WORK INSTRUCTIONS: A word-for-word transcription of all the data is required.

Items listed in a dataset:
-=-=-=-=-
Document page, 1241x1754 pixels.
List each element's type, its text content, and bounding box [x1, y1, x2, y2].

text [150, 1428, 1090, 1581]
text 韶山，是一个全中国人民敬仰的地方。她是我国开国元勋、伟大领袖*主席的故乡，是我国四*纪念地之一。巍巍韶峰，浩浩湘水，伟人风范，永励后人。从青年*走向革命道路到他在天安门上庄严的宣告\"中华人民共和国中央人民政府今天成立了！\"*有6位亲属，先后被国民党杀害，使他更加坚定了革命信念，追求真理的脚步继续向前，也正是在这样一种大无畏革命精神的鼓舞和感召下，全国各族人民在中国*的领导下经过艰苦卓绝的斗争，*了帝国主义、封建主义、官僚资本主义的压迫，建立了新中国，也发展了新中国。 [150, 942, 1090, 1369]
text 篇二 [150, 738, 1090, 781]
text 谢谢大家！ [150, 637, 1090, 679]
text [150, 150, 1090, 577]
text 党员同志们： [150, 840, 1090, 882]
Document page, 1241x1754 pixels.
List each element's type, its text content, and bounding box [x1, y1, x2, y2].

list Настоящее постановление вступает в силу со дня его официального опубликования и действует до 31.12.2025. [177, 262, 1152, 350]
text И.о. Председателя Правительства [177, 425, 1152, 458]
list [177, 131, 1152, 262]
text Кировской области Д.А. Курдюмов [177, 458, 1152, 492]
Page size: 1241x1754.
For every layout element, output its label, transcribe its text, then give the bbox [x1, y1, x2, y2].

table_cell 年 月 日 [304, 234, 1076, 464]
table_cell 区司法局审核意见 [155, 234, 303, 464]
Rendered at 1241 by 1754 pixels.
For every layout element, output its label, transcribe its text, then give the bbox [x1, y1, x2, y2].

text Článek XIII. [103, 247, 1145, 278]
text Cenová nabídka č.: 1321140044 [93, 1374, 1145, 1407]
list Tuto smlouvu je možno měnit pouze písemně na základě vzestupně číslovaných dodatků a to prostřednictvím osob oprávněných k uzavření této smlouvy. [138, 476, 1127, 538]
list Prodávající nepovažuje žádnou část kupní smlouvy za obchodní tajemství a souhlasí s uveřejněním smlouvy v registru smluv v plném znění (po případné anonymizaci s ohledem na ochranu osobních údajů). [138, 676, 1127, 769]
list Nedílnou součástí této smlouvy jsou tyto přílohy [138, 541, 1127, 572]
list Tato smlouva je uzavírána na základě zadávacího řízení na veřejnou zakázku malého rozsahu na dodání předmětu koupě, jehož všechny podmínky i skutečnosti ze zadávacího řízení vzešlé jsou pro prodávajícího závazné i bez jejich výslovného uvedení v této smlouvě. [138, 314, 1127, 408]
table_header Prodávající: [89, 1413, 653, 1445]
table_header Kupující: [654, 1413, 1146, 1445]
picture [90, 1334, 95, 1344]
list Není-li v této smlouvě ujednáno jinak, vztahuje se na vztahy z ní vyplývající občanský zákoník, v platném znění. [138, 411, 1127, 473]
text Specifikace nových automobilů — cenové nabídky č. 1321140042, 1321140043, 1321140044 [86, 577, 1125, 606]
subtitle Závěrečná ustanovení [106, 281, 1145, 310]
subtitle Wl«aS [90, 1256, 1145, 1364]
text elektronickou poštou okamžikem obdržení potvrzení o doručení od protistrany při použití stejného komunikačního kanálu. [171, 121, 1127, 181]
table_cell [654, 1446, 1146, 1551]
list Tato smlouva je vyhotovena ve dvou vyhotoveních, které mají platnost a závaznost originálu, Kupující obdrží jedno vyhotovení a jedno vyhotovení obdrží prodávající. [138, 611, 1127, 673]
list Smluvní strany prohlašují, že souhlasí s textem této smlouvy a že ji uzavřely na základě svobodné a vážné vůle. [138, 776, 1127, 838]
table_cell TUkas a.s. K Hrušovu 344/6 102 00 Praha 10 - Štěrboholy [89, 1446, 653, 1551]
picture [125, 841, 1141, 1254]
-=-=-=-=-
RESULT FOR THIS EXERCISE:
Document page, 1241x1754 pixels.
List each element's type, its text content, and bounding box [x1, y1, x2, y2].

text [150, 1428, 1090, 1581]
text 韶山，是一个全中国人民敬仰的地方。她是我国开国元勋、伟大领袖*主席的故乡，是我国四*纪念地之一。巍巍韶峰，浩浩湘水，伟人风范，永励后人。从青年*走向革命道路到他在天安门上庄严的宣告\"中华人民共和国中央人民政府今天成立了！\"*有6位亲属，先后被国民党杀害，使他更加坚定了革命信念，追求真理的脚步继续向前，也正是在这样一种大无畏革命精神的鼓舞和感召下，全国各族人民在中国*的领导下经过艰苦卓绝的斗争，*了帝国主义、封建主义、官僚资本主义的压迫，建立了新中国，也发展了新中国。 [150, 942, 1090, 1369]
text 篇二 [150, 738, 1090, 781]
text 谢谢大家！ [150, 637, 1090, 679]
text [150, 150, 1090, 577]
text 党员同志们： [150, 840, 1090, 882]
Document page, 1241x1754 pixels.
List each element's type, its text content, and bounding box [x1, y1, x2, y2].

list Настоящее постановление вступает в силу со дня его официального опубликования и действует до 31.12.2025. [177, 262, 1152, 350]
text И.о. Председателя Правительства [177, 425, 1152, 458]
list [177, 131, 1152, 262]
text Кировской области Д.А. Курдюмов [177, 458, 1152, 492]
Page size: 1241x1754.
For every layout element, output its label, transcribe its text, then give the bbox [x1, y1, x2, y2].

table_cell 年 月 日 [304, 234, 1076, 464]
table_cell 区司法局审核意见 [155, 234, 303, 464]
Rendered at 1241 by 1754 pixels.
For every layout element, output its label, transcribe its text, then give the bbox [x1, y1, x2, y2].

text Článek XIII. [103, 247, 1145, 278]
text Cenová nabídka č.: 1321140044 [93, 1374, 1145, 1407]
list Tuto smlouvu je možno měnit pouze písemně na základě vzestupně číslovaných dodatků a to prostřednictvím osob oprávněných k uzavření této smlouvy. [138, 476, 1127, 538]
list Prodávající nepovažuje žádnou část kupní smlouvy za obchodní tajemství a souhlasí s uveřejněním smlouvy v registru smluv v plném znění (po případné anonymizaci s ohledem na ochranu osobních údajů). [138, 676, 1127, 769]
list Nedílnou součástí této smlouvy jsou tyto přílohy [138, 541, 1127, 572]
list Tato smlouva je uzavírána na základě zadávacího řízení na veřejnou zakázku malého rozsahu na dodání předmětu koupě, jehož všechny podmínky i skutečnosti ze zadávacího řízení vzešlé jsou pro prodávajícího závazné i bez jejich výslovného uvedení v této smlouvě. [138, 314, 1127, 408]
table_header Prodávající: [89, 1413, 653, 1445]
table_header Kupující: [654, 1413, 1146, 1445]
picture [90, 1334, 95, 1344]
list Není-li v této smlouvě ujednáno jinak, vztahuje se na vztahy z ní vyplývající občanský zákoník, v platném znění. [138, 411, 1127, 473]
text Specifikace nových automobilů — cenové nabídky č. 1321140042, 1321140043, 1321140044 [86, 577, 1125, 606]
subtitle Závěrečná ustanovení [106, 281, 1145, 310]
subtitle Wl«aS [90, 1256, 1145, 1364]
text elektronickou poštou okamžikem obdržení potvrzení o doručení od protistrany při použití stejného komunikačního kanálu. [171, 121, 1127, 181]
table_cell [654, 1446, 1146, 1551]
list Tato smlouva je vyhotovena ve dvou vyhotoveních, které mají platnost a závaznost originálu, Kupující obdrží jedno vyhotovení a jedno vyhotovení obdrží prodávající. [138, 611, 1127, 673]
list Smluvní strany prohlašují, že souhlasí s textem této smlouvy a že ji uzavřely na základě svobodné a vážné vůle. [138, 776, 1127, 838]
table_cell TUkas a.s. K Hrušovu 344/6 102 00 Praha 10 - Štěrboholy [89, 1446, 653, 1551]
picture [125, 841, 1141, 1254]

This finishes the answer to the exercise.